Because He loves us, there is a way out. Its painful.... much like a burning coal in our mouths would be but in a spiritual sense. But our sins, our faults, our imperfections, impurities, our unworthiness can be seared and cleansed and purged through the pure whiteness of the Lamb of God. His perfection in all things including love and forgiveness and taking upon us the infirmities of this sinful life is the only way we can find peace in his presense. Are we willing to take the temporary pain, enabling us to experience eternal joy and freedom from sin and filth? Will we allow Him to heal us, though painful now, painless in the life to come? May we contemplate the eternal value o f this lesson taught so artfully by the ancient prophet Isaiah in our individual process to come unto him.

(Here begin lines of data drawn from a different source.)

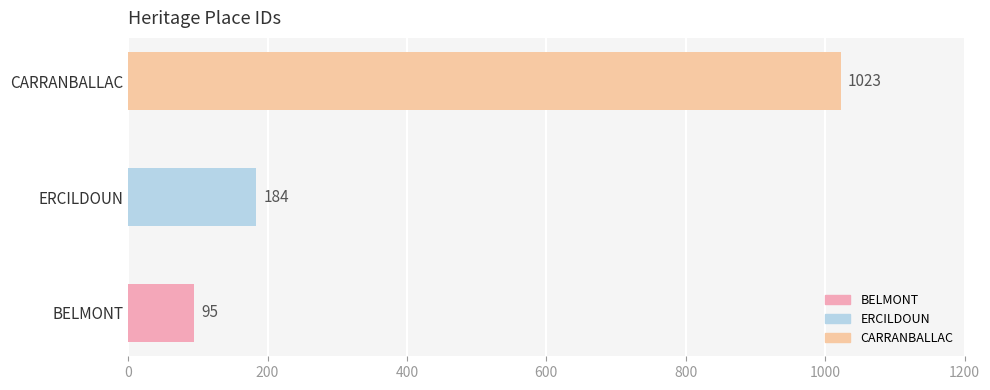

What is the smallest value displayed?

95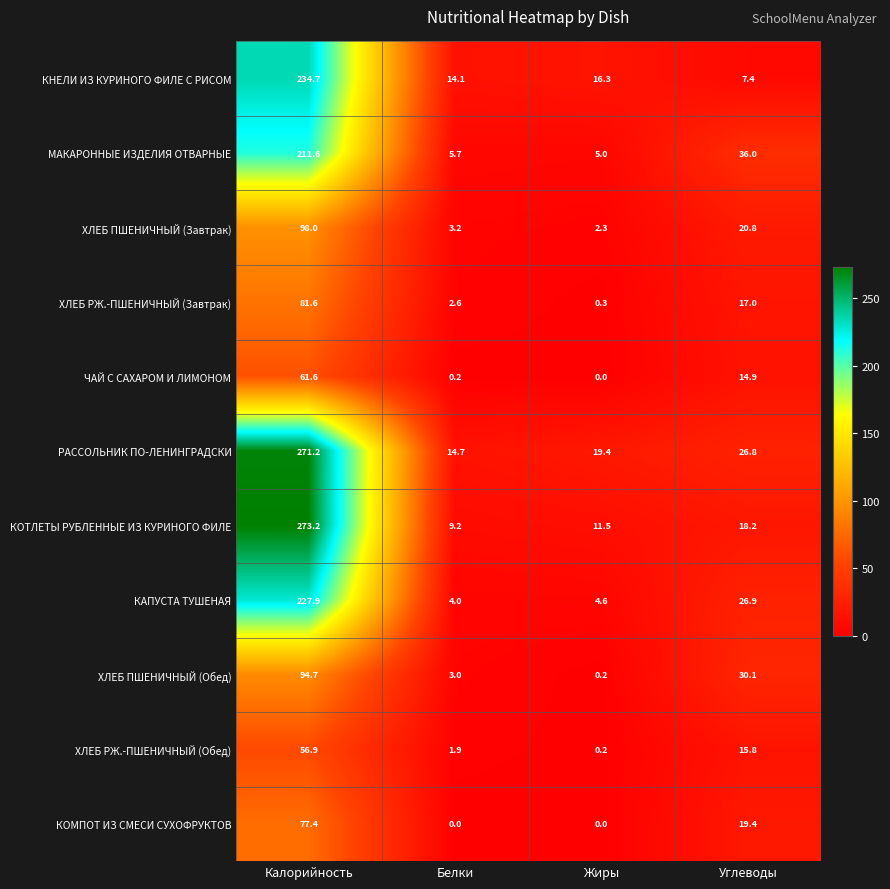

The ХЛЕБ РЖ.-ПШЕНИЧНЫЙ (Обед) series shows 23.1 at Углеводы. True or false?

False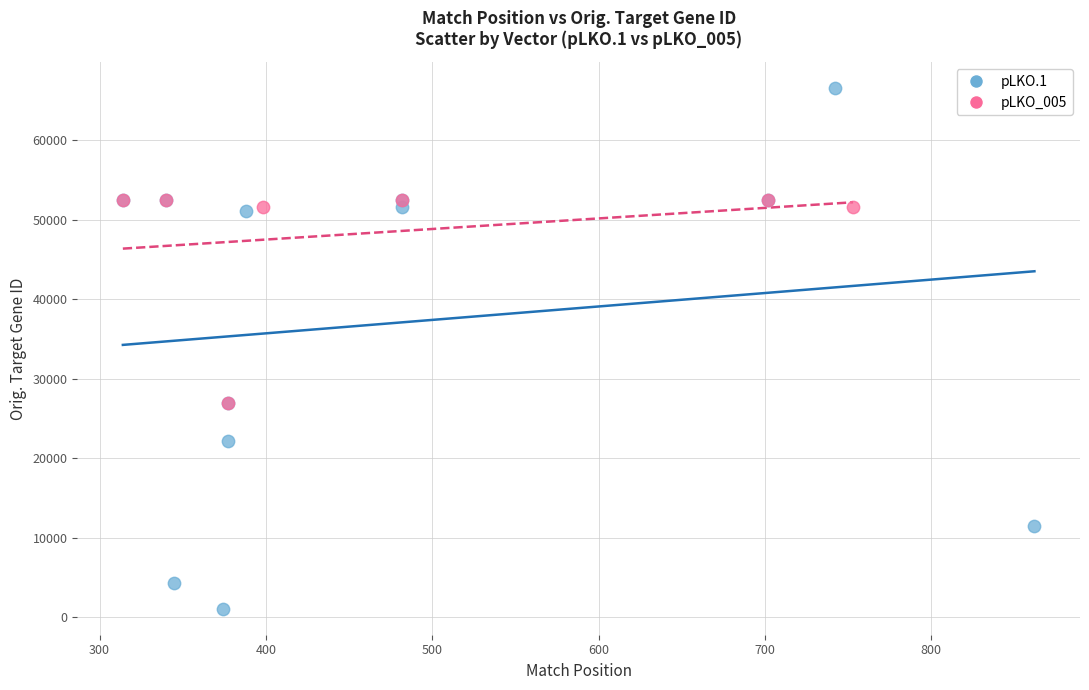

What are all the series names shown in the legend?

pLKO.1, pLKO_005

  1. My thoughts on seeing the Savior are these. I think that there is a great lesson on humility and being teachable by learning from the ancient prophets' experiences. Even in the Book of Mormon, in the Psalm of Nephi (2 Nephi), Nephi exclaims "Oh wretched man that I am!" I think that if these wonderful prophets feel the need to repent and cry in anguish, then how much more great is our need? I think part of our "jobs" in mortality is to become more like the Savior and to BE ABLE to recognize Him. If we don't KNOW Him, then we will not recognize Him, but I think that we should react very humbly and very much the way Isaiah did. You didn't mention it much in the above discussion of Isaiah, but one of my favorite underlying themes of Isaiah is that the Lord's arm is outstretched still. No matter how wicked Israel was (or we are), the Savior is there reaching for us....if we do as your discussion states...endure the pain of repentence and come unto Him.
    I very much enjoyed this post, and I just felt that I should go off on my small little tangent. I love the thought provoking questions that you asked.

  2. Jenn, Thanks for your imput. Sometimes I wonder if anyone reads the posts. Hence why I haven't written is so long now.